In 2019, Russia created nearly 50% of German natural gas imports. The war in Ukraine is therefore an essential element in understanding the problems of energy supply. Even if Ukraine is falling, the confrontation with Putin is likely to last. Tsar Putin made a reference to Peter the Greata few days ago.
The only serious alternative for Europe is therefore to turn to the United States to acquire their liquefied natural gas (LNG). It’s about only allied country able to protect Europe from even greater energy shortages.
American gas: Europe’s salvation?
Total US exports to Europe are currently about 20% of total EU consumption. However, such a shift would take time because the United States is currently full liquefaction capacity. Admittedly, the demand for LNG from Asia has collapsed following COVID lockdowns in China and Hong Kongbut this demand could return if China change in health strategy.
European natural gas futures August 2023 are only trading 10% below 2022 futures. This therefore shows that the high level of gas prices should remain in 2023. The German think tank Dezernat Zukunft has shown that German households will lose on average 221 to 442 euros due to rising electricity and natural gas costs in 2022 and 472 to 897 euros in 2023.
One of the decisions that could be implemented in order to mitigate inflation would be for Germany to follow the Belgian example and extend the life of its latest nuclear reactors. Otherwise, the country will have to use more for the production of electricity from coal.
Or maybe once the emotion has passed, the German leaders (already reluctant to deliver arms to the Ukrainians) will end up reconnecting with the Russian service station as they have been doing it since 2014 ?
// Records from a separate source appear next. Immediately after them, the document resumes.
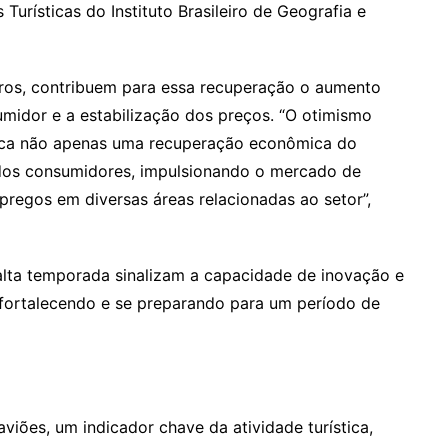
Turísticas do Instituto Brasileiro de Geografia e
ros, contribuem para essa recuperação o aumento
sumidor e a estabilização dos preços. “O otimismo
ica não apenas uma recuperação econômica do
dos consumidores, impulsionando o mercado de
pregos em diversas áreas relacionadas ao setor”,
 alta temporada sinalizam a capacidade de inovação e
 fortalecendo e se preparando para um período de
iões, um indicador chave da atividade turística,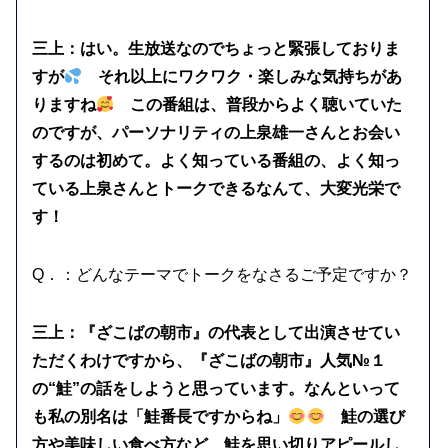
三上：はい。生放送なのでちょっと緊張しておりま
すが
それ以上にワクワク・楽しみな気持ちがあ
りますね
この番組は、普段からよく聴いていた
のですが、パーソナリティの上泉雄一さんとお会い
するのは初めて。よく知っている番組の、よく知っ
ている上泉さんとトークできるなんて、大変光栄で
す！
Q．：どんなテーマでトークをなさるご予定ですか？
三上：『ざこばの朝市』の代表として出演させてい
ただくわけですから、『ざこばの朝市』人気№１
の“鮭”の話をしようと思っています。なんといって
も私の別名は「鮭番長ですからね」
鮭の選び
方や美味しい食べ方など、鮭を思い切りアピールし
The ECB timidly changes its strategy
25 points to eradicate inflation
While the Eurozone has a different inflation problem than the United States, it is nonetheless pursuing the same strategy. In the wake of the Fed, the ECB recently announced that it plans to raise rates for the first time since 2011. At this stage, the Governing Council has announced its intention to increase its key interest rates by 25 basis points at its July meeting. The ECB should in theory get out of the negative rate path by the end of September. As a reminder, the interest rate on deposits is currently at -0.50% (lowest historical level).
On the way to regression?
The ECB estimates that annual inflation should reach 6.8% in 2022, increase to 3.5% in 2023 and 2.1% in 2024. (Inflation predictions are worthless and economists are always wrong). The ECB does not seem to learn from the American example, which took too long before acting according to the admission of its leaders. If inflation expectations deteriorate, rate hikes will have to be even more massive. And 25 points will certainly not be enough.
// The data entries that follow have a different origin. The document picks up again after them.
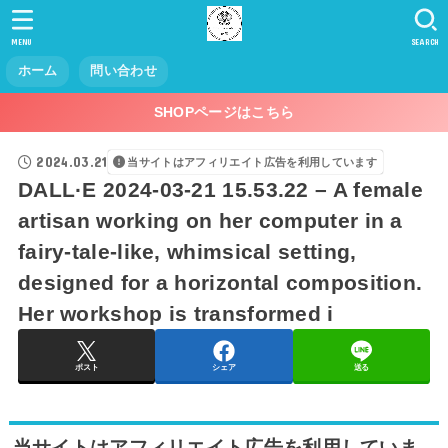
MENU
SEARCH
ホーム
問い合わせ
SHOPページはこちら
2024.03.21
当サイトはアフィリエイト広告を利用しています
DALL·E 2024-03-21 15.53.22 – A female
artisan working on her computer in a
fairy-tale-like, whimsical setting,
designed for a horizontal composition.
Her workshop is transformed i
ポスト
シェア
送る
当サイトはアフィリエイト広告を利用していま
At the same time, the Central Bank revised GDP growth expectations for 2022 down by 1%. This would be close to 2.8% in 2022, 2.1% in 2023 and 2.1% in 2024. Just like the Federal Reserve, aware of the unpopularity of inflation, the ECB seems to be opting for lower inflation.
More difficult financing conditions
The spreads between the bonds of southern European countries such as Italy or Greece and the Bund are spreading rapidly, which indicates worsening financial conditions and a more difficult borrowing environment for national governments. This is also the case for companies that are subject to stricter financial conditions than in the United States.
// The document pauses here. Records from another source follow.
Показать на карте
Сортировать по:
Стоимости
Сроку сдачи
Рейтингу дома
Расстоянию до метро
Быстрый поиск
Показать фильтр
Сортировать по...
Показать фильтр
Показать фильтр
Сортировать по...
Even if Christine Lagarde seems to have changed her discourse on monetary policy, the fact remains that the ECB certainly cannot afford to relive as large as those that the Fed. The latter has the ability to quickly increase its rates without colossal damage to the economy thanks to the hegemonic position of the dollar.
The economic performance of the euro zone since the end of the 2000s has been deplorable. The continent has suffered from more than a decade of extremely weak growth. The current inflationary crisis represents another difficult challenge for the continent’s economic policy makers.